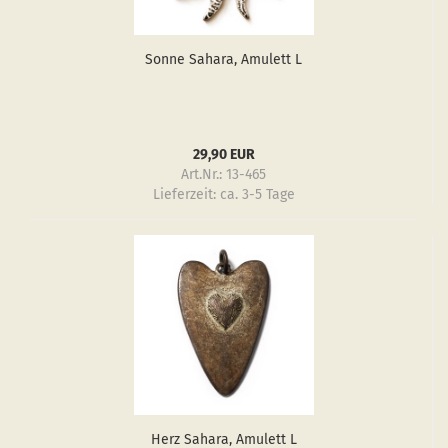
Sonne Sa­ha­ra, Amu­lett L
29,90 EUR
Art.Nr.: 13-465
Lieferzeit:
ca. 3-5 Tage
Herz Sa­ha­ra, Amu­lett L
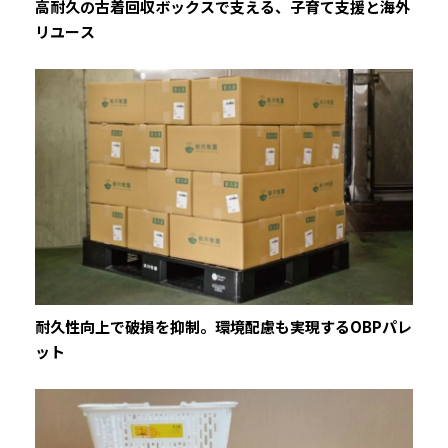
高耐久の古着回収ボックスで支える、子育て支援と海外
リユース
耐久性向上で破損を抑制。環境配慮も実現するOBPパレ
ット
+ + + + +
▶ _What to produce_: State the number of lines in the listing above that include "lett", and add nothing else.

▶ _Result for this task_: 2